Check your credit reports in advance (6 months plus)
- In advance of the mortgage application, this involved in advance of 6 months of checking credit reports, with focus being on those from Experian and Equifax, to ensure the contents was is in check.
- As credit scores are no real indicator of success, focus has been on the actual contents of the credit reports, to ensure no errors (especially a mixed credit report as we reported on earlier this month), or anything, which would adversely affect the application.
- Make sure to check the credit report of any joint applicants like spouses, when a mortgage is a joint application, they will be considered a financial associate, and their credit history will be reviewed in the process.
- Remember you can realistically make up to 2-3 mortgage applications in a short period of time. Every time you apply for a mortgage, you will be credit checked, which leaves a footprint/search on your credit file. Too many searches in a short period of time, puts lenders off, as makes you either look desperate or possible identity fraud scenario
Speak to lenders before making any applications
Looking at the market, it was decided to focus on 5-year fix rates. This is because rates are at an all time low, and with recent positive economic data, interest rates may not be low for much longer. We spoke to Leeds Building Society, West Brom, Post Office and looked at deals via the brokers also.
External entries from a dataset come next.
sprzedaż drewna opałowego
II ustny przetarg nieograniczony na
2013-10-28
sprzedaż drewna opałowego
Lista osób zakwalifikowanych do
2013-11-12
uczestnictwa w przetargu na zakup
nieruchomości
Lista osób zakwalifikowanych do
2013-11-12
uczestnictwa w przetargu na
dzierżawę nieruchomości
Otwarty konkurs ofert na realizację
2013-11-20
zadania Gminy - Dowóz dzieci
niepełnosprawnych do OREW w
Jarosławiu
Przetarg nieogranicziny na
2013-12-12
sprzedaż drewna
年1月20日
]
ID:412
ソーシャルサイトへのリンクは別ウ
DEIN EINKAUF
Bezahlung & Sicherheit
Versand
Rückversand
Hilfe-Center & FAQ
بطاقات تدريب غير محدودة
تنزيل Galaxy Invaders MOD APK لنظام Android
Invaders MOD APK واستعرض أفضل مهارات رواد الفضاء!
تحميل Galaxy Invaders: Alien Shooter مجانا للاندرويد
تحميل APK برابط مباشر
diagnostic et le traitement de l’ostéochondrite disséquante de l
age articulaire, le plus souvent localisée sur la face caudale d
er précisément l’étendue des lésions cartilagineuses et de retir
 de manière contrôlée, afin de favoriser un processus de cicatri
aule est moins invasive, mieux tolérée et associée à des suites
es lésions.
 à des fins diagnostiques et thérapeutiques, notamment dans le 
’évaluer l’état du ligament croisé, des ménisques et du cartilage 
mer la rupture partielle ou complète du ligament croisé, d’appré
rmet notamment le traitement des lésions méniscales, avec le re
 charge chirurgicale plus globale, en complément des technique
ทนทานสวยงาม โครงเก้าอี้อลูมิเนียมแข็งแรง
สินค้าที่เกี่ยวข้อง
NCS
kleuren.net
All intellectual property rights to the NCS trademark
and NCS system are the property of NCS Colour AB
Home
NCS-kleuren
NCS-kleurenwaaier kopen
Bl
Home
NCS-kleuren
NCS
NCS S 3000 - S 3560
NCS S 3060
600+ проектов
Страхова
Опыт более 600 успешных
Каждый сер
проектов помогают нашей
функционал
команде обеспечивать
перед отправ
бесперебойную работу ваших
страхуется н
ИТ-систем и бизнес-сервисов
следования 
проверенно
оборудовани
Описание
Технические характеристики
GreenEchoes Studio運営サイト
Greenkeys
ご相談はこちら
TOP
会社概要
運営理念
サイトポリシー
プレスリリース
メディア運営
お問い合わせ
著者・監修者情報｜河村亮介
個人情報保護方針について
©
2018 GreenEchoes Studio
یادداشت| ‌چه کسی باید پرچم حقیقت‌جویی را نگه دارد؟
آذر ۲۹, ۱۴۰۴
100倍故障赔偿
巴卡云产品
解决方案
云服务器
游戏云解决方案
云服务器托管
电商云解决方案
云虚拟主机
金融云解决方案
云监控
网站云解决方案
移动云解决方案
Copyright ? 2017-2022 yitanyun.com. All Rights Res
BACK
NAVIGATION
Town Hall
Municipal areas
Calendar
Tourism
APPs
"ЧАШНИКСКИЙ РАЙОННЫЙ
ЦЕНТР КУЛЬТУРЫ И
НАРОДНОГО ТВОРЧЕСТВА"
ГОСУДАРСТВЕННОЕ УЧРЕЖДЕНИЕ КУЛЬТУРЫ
Lenders have different criteria, so it is well worth a quick ring round, this must be done before any applications, for example:
- Check out these lending criteria from the post office as an example, which are very detailed, and suggests those who have missed no more than two consecutive payments on credit cards, will be considered.
- Most lenders accept 50% of any commission earned, which they prefer to see being paid monthly.
- Lenders have very different salary multiples, which means how much overall they will lend you related to your salary, for example Leeds Building Society offered 3.5x, whereas the Post Office offered 4.25x.
- We tried to repeatedly call the West Brom Building Society, as they have one of the best 5-year fix rate deals, but it took them 3 days and 3 phone calls to even speak to a mortgage advisor.
- Check the details ask them what the early repayment penalty is, can you port the mortgage if you move, is your solicitor on their approved list etc.
- A mortgage application will lead to a credit check.
Do a ring round of lenders, and ask them how they would consider your specific situation (employed, self employed, two earners vs one etc), before doing a credit check, you can provide your income, and they can give you an estimate of what they will lend. Ask as many questions as you can and remember the banks with the best deals, are not always worth using, as they are often inundated with applications, which causes delays to processing. They then cherry pick the best applicants, and potentially reject the rest.